Adam stayed nearby for the first two weeks after the emergency room visit, but eventually, he had to go back to work. But he was distracted and admitted more than once he was screwing things up left and right. Mr. Montgomery had a good day, and because I wasn’t feeling up for a visit, Adam only left me for a few hours. Normally, he spends all day with his dad. I shortened him precious time with his father. I was draining both of us.

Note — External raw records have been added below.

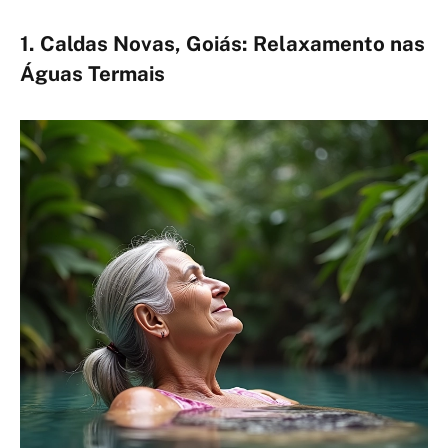
1. Caldas Novas, Goiás: Relaxamento nas
Águas Termais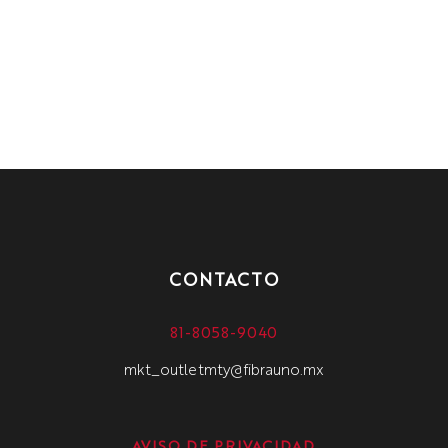
SECRETARIA DE REL
KIKIRI PRINT
ACIONES EXTERIOR
ES
CONTACTO
81-8058-9040
mkt_outletmty@fibrauno.mx
AVISO DE PRIVACIDAD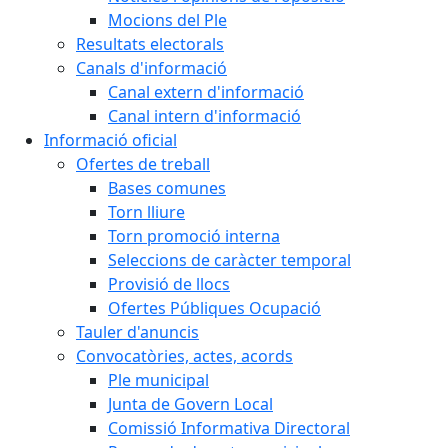
Mocions del Ple
Resultats electorals
Canals d'informació
Canal extern d'informació
Canal intern d'informació
Informació oficial
Ofertes de treball
Bases comunes
Torn lliure
Torn promoció interna
Seleccions de caràcter temporal
Provisió de llocs
Ofertes Públiques Ocupació
Tauler d'anuncis
Convocatòries, actes, acords
Ple municipal
Junta de Govern Local
Comissió Informativa Directoral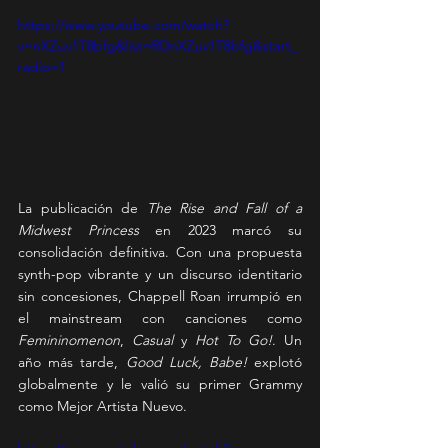
https://www.youtube.com/watch?
v=nXZuv1T8bfg&list=RDnXZuv1T8bfg&start_
radio=1
La publicación de 
The Rise and Fall of a 
Midwest Princess
 en 2023 marcó su 
consolidación definitiva. Con una propuesta 
synth-pop vibrante y un discurso identitario 
sin concesiones, Chappell Roan irrumpió en 
el mainstream con canciones como 
Femininomenon
, 
Casual
 y 
Hot To Go!
. Un 
año más tarde, 
Good Luck, Babe!
 explotó 
globalmente y le valió su primer Grammy 
como Mejor Artista Nuevo.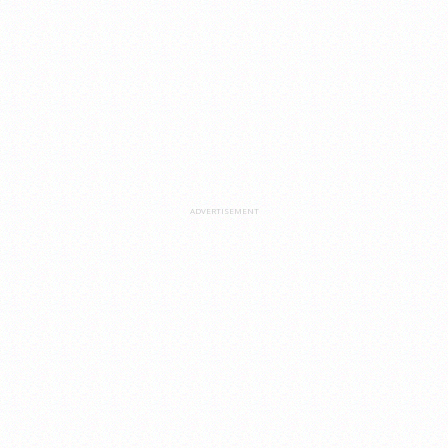
ADVERTISEMENT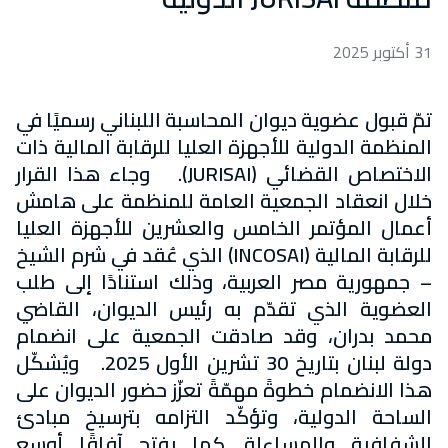
31 أكتوبر 2025
تمّ قبول عضوية ديوان المحاسبة اللبناني رسميًا في
المنظمة الدولية للأجهزة العليا للرقابة المالية ذات
الاختصاص القضائي (JURISAI). وجاء هذا القرار
خلال انعقاد الجمعية العامة للمنظمة على هامش
أعمال المؤتمر الخامس والعشرين للأجهزة العليا
للرقابة المالية (INCOSAI) الذي عُقد في شرم الشيخ
– جمهورية مصر العربية، وذلك استنادًا إلى طلب
العضوية الذي تقدّم به رئيس الديوان، القاضي
محمد بدران، وقد صادقت الجمعية على انضمام
دولة لبنان بتاريخ 30 تشرين الأول 2025. ويُشكّل
هذا الانضمام خطوةً مهمّةً تعزّز حضور الديوان على
الساحة الدولية، وتؤكّد التزامه بترسيخ مبادئ
الشفافية والمساءلة. كما يفتح آفاقًا أوسع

Once, I volunteered to watch Carson so Tara and Alex could go to dinner. Adam studied me like a hawk, so I went extra hard, faking my enthusiasm. But honestly, I was miserable. The first time I watched Carson back in summer of last year, I was full of hope. The second, I was full of envy. Shortly after that, I stopped getting out of bed.

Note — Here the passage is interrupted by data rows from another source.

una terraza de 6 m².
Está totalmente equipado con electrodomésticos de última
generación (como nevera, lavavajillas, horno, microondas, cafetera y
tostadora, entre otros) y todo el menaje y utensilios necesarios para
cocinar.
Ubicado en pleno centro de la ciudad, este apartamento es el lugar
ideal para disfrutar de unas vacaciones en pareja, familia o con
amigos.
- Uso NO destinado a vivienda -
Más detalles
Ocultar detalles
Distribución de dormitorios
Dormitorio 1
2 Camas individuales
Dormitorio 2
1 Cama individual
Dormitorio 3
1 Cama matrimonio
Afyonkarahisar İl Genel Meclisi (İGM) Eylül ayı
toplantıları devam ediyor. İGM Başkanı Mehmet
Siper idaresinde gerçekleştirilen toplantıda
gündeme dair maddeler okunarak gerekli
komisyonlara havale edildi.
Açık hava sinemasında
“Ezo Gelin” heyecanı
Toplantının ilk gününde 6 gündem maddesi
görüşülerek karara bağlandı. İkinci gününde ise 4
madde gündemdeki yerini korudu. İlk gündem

I left Denver to run from this version of me. But the old Amani was back. Up and down energy. Dark skies. Ungenuine smiles. Just begging to be left alone. Except this time, I couldn’t distract myself with doom scrolling.
By March, my influencer business was obsolete. My once manic, obsessive need to create content and police the trolls was over. I even deleted my accounts so I wasn’t tempted to backtrack. Sometimes easy money is tempting. But I have to remember the actual cost… My sanity.
I was officially alone with my thoughts. I fantasized about a new city. Not L.A., not home, just somewhere no one knew me so I didn’t have to try to be myself. I could be anyone…
I could be sad.
The next time Adam brought up Denver, it wasn’t a gentle nudge. He asked me if I was happy. I told him the truth…no, not even close. He asked me what I wanted. I wasn’t sure. Then, he asked me what I needed. That answer was easiest… I needed home. Of course he knew all along and was waiting for me to come to the same conclusion. Once I said the word, he hopped into action and made all the arrangements for me. I didn’t have to lift a finger. He took care of me the way he had since day one.
We talked, and we planned, but now that it’s time to go, I’m wondering what the hell I’m doing. Why am I walking away from what should’ve been my happily ever after?
“Are you going to be okay?” I ask, pressing my hands against Adam’s chest. He’s wearing such a thin black T-shirt, I can feel his scarce chest hair. He wraps his arms around me and breathes me in.